# STUDY QUESTIONS:
A) Answer these questions about the ELSA text, one per line:
(i) To which malicious site was the browser's location meant to be set?
(ii) What date appears above the heading "Comprehensive Log Collection"?
(iii) Which tool is named as one that offers broad queries?
B) Rewrite the ELSA text from "site:lizamoon.com groupby:srcip" to "the other half.", putting "investigators" in place of "analysts".

# PROVIDED TEXT:
━━━━

So, content did indeed come down, and obviously, the goal is to set the browser's location to the next malicious site, defender-nrpr.in. We can then use ELSA to see if the client did follow to that site:
site:defender-nrpr.in
No results found, so our client is ok! So what did our client do? We do an ELSA query for that client IP for the few seconds around the request and see that there were no other suspicious requests. Looks like everything is fine, and management can rest easy.

Let's dig a little deeper in ELSA to see what other information we can find out about lizamoon. What are the hacked sites that are funneling traffic to the malicious drop site? ELSA:
site:lizamoon.com groupby:referer

This shows us the top unique page URI's that are linking to the malicious site. What IP addresses are serving lizamoon.com? ELSA:
site:lizamoon.com groupby:dstip
Who went there?
site:lizamoon.com groupby:srcip

Because each one of these queries finishes in a second or two, we can answer all of these questions in under thirty seconds—short enough to do while your boss is right there! This process of broad queries followed by drill-downs is the staple of efficient investigation. A lot of tools, (Websense, for instance), will give you the ability to do the broad queries, and to some extent, drill-down, but the difference is that the follow-up queries take far more time in large organizations, which can make your analysts less likely to follow every lead as they have to constantly prioritize their time. Queries that take almost no time are much more likely to be made. So if knowing is half the battle, then asking the questions is the other half.

Thursday, March 31, 2011

Comprehensive Log Collection

In my last post, I described the importance of comprehensive logging in an enterprise and how you can use the open-source ELSA to get your logs collected and indexed. In this post, I'll describe the various things you can use to generate logs so that you have something to collect.

The Haystack

The classic dilemma with log collection is that the volume of ordinary logs drowns out important ones. ELSA solves this problem by allowing an analyst to cut through a massive amount of irrelevant logs and immediately find the sought-after logs. This allows the organization to enable extremely verbose logging from all of their devices without sacrificing the ability to find important logs. That in turn allows verbose logs to assist in investigations when they normally would have been sacrificed for efficiency. As a secondary benefit, it reduces the amount time spent managing logs because no one is tasked with the difficult choices of which logs should be filtered and which should be kept.

━━━━

# PROVIDED RECORDS:
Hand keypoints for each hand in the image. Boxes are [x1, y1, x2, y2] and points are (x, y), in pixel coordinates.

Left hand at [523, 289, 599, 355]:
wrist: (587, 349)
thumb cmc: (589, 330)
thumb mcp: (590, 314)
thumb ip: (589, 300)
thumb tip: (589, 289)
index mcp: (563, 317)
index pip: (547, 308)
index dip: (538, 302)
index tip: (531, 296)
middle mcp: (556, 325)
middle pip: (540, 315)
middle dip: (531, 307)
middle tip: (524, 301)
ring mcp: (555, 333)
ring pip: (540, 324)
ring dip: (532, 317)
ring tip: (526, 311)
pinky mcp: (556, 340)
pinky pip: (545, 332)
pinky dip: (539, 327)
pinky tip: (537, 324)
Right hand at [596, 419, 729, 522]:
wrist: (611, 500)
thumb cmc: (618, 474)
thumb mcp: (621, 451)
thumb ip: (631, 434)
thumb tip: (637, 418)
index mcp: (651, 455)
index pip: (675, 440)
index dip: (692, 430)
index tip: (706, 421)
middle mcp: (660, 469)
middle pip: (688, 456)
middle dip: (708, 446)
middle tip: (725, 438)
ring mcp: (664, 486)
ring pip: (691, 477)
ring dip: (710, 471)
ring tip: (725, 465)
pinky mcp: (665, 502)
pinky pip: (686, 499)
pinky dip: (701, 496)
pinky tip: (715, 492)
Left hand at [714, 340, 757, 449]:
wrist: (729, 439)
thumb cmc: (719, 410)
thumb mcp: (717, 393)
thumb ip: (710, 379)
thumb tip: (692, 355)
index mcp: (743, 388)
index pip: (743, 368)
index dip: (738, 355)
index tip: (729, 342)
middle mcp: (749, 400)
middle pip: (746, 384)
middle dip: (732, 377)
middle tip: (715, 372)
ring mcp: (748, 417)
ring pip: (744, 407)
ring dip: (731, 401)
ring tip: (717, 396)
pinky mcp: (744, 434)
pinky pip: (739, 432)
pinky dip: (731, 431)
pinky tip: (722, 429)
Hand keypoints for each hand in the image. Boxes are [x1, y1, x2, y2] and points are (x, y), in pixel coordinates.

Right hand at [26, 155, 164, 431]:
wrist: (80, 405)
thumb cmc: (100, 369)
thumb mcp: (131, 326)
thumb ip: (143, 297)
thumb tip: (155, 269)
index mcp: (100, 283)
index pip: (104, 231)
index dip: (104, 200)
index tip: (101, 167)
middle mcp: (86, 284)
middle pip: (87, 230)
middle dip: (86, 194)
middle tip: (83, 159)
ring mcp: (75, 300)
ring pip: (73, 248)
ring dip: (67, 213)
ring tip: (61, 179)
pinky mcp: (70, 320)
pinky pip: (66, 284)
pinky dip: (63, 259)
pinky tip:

━━━━

# ANSWERS FOR THIS EXERCISE:
A)
(i) defender-nrpr.in
(ii) Thursday, March 31, 2011
(iii) Websense

B)
site:lizamoon.com groupby:srcip

Because each one of these queries finishes in a second or two, we can answer all of these questions in under thirty seconds—short enough to do while your boss is right there! This process of broad queries followed by drill-downs is the staple of efficient investigation. A lot of tools, (Websense, for instance), will give you the ability to do the broad queries, and to some extent, drill-down, but the difference is that the follow-up queries take far more time in large organizations, which can make your investigators less likely to follow every lead as they have to constantly prioritize their time. Queries that take almost no time are much more likely to be made. So if knowing is half the battle, then asking the questions is the other half.